Faberge launched Tigress in the late 1930, several years after Dana's Tabu, which has probably influenced it greatly. Tigress, even in the very old formula I have on my hands, seems somehow more simple and easy going than the thick explosion of vintage Tabu. But that doesn't mean it's not utterly lovely, and that's the big surprise here. If you're familiar with some of the big animalic perfumes of yore you've already smelled some roaring and shocking beasts. Tigress is much better mannered, offering an almost soapy spicy-flora core (carnation is unmistakable, and I agree with Barbara Herman's assessment of hyacinth and quite a bit of powdery orris. As a matter of fact, for a while there Tigress veers on the line of soapy before it reveals the oriental exotic side full of clove, cinnamon, and an ambery vanilla that surrounds the dirty yet surprisingly animalic base.

Tigress is  as warm and  fuzzy as the tiger print velvet box, and very satisfying, especially if you're in a retro mood (read also Angela's review on NST). Cheap? Funny how perception changes over time. In today's world Faberge perfumes are far more complex and sophisticated than the fruity and vanillic body sprays favored by the masses, and dare I say- better composed and crafted. Several sources suggest that Tigress has undergone at least three major reformulations: in the mid-60s, in the 80s and in the last decade. I'm not sure quite how old is my extrait de parfum: the bottle design is older than that the one in the 1965 ad above, but I can't tell for sure if it is the original formula. In any case, bottles of the eau de cologne from the 60s and 70s can still be found here and there, and are often reasonably priced. It's worth a sniff- you might find yourself adopting this cute little tiger.

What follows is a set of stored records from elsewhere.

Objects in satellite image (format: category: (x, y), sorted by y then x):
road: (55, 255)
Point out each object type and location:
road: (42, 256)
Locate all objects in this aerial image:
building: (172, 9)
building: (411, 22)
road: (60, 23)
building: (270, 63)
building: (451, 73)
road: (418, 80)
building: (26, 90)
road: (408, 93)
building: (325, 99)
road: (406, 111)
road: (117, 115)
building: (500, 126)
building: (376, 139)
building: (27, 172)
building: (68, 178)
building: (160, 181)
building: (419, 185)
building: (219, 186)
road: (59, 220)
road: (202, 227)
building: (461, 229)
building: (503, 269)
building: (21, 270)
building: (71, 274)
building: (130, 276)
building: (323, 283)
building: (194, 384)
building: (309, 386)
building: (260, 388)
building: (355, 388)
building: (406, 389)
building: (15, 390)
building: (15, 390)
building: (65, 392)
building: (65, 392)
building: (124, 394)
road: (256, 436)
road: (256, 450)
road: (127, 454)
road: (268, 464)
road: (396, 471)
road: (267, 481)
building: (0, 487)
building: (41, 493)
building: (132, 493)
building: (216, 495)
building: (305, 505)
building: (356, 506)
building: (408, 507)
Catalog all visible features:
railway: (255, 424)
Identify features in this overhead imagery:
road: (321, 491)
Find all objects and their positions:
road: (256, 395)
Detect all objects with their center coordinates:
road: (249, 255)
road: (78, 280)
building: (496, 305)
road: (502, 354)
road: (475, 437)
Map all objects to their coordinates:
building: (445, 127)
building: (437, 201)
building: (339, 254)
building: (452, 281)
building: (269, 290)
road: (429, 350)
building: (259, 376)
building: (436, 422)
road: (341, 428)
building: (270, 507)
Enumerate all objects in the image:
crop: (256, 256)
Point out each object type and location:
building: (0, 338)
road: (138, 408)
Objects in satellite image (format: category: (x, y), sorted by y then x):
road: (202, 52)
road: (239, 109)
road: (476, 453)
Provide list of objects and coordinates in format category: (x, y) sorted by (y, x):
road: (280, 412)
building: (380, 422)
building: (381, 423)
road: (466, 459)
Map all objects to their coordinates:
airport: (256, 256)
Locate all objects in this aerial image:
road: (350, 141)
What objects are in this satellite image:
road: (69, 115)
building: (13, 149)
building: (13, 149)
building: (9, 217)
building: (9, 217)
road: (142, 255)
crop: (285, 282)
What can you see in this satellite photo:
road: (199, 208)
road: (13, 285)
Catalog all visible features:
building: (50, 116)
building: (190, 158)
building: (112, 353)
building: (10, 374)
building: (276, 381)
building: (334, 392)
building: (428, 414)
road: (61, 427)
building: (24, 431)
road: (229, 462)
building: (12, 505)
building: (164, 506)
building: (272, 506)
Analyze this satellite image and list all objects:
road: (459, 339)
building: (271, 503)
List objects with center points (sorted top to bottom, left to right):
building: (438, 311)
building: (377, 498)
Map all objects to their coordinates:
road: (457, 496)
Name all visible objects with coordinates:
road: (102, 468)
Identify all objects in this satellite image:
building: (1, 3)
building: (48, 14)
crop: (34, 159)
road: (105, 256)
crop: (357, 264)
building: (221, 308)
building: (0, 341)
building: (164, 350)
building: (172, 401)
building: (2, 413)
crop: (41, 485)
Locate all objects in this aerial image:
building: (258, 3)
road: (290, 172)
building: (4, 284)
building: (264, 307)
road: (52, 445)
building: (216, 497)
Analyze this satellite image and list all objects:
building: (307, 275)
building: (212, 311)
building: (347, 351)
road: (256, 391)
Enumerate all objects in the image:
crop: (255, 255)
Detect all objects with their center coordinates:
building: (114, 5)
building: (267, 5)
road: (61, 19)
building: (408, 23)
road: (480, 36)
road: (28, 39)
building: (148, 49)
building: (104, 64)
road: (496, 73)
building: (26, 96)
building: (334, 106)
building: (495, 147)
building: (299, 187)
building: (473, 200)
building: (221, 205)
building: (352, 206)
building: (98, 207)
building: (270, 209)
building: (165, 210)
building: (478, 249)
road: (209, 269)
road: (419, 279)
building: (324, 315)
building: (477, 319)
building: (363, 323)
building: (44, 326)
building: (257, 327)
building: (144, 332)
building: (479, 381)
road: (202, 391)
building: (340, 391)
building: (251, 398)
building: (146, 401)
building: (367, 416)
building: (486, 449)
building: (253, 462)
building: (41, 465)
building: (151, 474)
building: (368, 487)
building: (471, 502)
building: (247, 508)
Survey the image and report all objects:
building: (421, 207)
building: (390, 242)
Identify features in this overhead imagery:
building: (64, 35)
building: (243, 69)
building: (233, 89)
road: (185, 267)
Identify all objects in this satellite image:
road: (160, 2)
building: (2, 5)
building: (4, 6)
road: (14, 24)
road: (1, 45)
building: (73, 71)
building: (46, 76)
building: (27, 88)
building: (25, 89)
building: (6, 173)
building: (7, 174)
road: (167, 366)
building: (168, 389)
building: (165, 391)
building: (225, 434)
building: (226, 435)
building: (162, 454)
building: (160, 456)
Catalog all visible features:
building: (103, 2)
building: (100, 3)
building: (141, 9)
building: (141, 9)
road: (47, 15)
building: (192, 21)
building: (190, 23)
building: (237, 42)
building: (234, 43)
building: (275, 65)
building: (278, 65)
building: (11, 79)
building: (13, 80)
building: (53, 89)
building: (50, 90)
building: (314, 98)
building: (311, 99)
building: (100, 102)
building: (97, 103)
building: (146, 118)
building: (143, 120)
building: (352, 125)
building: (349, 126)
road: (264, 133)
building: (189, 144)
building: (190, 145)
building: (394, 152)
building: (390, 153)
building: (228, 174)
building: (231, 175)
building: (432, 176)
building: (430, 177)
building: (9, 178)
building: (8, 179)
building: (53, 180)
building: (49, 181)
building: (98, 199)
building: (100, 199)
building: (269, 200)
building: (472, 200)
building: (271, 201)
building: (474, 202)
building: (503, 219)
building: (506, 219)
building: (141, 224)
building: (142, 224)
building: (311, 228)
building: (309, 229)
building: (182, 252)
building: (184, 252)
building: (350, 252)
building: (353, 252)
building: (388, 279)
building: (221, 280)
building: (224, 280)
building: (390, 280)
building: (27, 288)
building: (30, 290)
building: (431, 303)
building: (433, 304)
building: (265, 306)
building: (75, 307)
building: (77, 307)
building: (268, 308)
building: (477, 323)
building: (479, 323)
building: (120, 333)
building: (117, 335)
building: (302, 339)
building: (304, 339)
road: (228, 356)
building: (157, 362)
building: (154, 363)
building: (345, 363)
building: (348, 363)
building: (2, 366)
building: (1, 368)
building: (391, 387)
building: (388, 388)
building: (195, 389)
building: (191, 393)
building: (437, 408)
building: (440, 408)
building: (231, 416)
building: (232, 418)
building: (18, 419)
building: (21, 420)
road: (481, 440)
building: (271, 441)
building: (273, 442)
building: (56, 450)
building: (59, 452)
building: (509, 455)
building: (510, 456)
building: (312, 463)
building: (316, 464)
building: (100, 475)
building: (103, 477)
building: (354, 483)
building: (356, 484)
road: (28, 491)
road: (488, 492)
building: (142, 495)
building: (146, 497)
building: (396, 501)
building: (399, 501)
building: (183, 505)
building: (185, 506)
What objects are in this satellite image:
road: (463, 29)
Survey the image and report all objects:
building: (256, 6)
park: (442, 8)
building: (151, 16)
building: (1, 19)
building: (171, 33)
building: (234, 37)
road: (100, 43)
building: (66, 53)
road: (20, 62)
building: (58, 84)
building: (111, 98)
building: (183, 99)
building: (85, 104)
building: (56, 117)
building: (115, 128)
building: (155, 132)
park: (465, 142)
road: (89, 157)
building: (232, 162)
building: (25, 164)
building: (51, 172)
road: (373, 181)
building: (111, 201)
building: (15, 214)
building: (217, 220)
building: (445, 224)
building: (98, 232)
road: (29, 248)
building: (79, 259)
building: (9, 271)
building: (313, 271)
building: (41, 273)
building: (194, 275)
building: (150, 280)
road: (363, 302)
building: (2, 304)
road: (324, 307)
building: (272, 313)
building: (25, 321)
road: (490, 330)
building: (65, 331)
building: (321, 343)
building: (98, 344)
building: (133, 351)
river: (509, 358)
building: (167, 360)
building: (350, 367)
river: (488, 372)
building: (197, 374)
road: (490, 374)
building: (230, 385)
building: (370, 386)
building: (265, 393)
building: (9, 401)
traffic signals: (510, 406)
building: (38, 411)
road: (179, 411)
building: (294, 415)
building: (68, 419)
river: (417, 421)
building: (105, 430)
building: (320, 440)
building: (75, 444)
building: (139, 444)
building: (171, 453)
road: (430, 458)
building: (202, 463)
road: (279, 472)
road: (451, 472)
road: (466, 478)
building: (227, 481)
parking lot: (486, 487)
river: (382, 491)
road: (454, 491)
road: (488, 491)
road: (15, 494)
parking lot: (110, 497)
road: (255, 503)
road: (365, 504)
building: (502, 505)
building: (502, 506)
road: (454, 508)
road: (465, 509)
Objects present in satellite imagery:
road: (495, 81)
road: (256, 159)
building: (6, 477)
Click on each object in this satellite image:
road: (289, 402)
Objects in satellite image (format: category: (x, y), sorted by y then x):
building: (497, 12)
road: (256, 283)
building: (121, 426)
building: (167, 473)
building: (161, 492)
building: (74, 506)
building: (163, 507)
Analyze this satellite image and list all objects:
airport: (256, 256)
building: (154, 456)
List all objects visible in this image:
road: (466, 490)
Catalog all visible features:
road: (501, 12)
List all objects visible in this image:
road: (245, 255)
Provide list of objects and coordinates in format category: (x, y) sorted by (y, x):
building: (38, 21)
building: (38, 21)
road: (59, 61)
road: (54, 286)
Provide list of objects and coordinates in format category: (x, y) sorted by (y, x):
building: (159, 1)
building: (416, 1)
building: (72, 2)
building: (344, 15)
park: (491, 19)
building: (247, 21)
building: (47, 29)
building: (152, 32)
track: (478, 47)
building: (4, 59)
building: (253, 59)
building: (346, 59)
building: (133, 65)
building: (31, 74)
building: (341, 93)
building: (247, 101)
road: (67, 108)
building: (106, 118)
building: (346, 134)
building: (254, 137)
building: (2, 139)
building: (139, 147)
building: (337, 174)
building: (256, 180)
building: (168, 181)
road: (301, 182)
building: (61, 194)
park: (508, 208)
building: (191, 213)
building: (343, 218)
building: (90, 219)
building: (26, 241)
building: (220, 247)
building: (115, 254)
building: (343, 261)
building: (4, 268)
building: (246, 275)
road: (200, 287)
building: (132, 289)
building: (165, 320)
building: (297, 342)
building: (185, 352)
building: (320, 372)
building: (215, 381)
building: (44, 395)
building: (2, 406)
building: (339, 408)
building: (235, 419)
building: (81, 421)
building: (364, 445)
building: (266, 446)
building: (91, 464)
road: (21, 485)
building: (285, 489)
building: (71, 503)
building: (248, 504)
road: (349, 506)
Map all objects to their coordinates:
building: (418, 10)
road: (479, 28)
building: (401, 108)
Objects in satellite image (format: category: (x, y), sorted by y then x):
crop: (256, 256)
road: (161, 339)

  1. Sylvia Plath mentions "my own tigress perfume" in her diaries. I wonder if she meant this one.

  2. I was thinking this only the other day - that cheap perfumes of my youth were so much more complex (and even beautiful) than a lot of those that are made now, even those that are very expensive!

    I remember revelling in Tigress as a cheap thrill all that time ago, and now I wish there were more like this around today.


  3. During the early 1970s, in high school, my cousin (God rest her soul) wore Tigress and I wore Woodhue. We loved perfume and had other kinds, but these two were among our favorites. Pretty good memories. Thanks, Judy

  4. It really is pretty incredible - and wonderful - how some of the perfumes that were considered cheap in the past (especially in their parfum formulations) can hold their own with a lot of the higher end perfumes release today. I've got a couple of bottles of Tigress parfum - I'm fairly certain they are at least from the 60s. Keep meaning to get some of the bath oil as well, but, have to say, the striped fuzzy topped bottles of the cologne always make me smile. Such happy, totally unapologetic kitsch.

  5. I remember loving that fuzzy-topped bottle of Tigress when I was a kid. I thought it smelled elegant. I still prefer spicy to floral.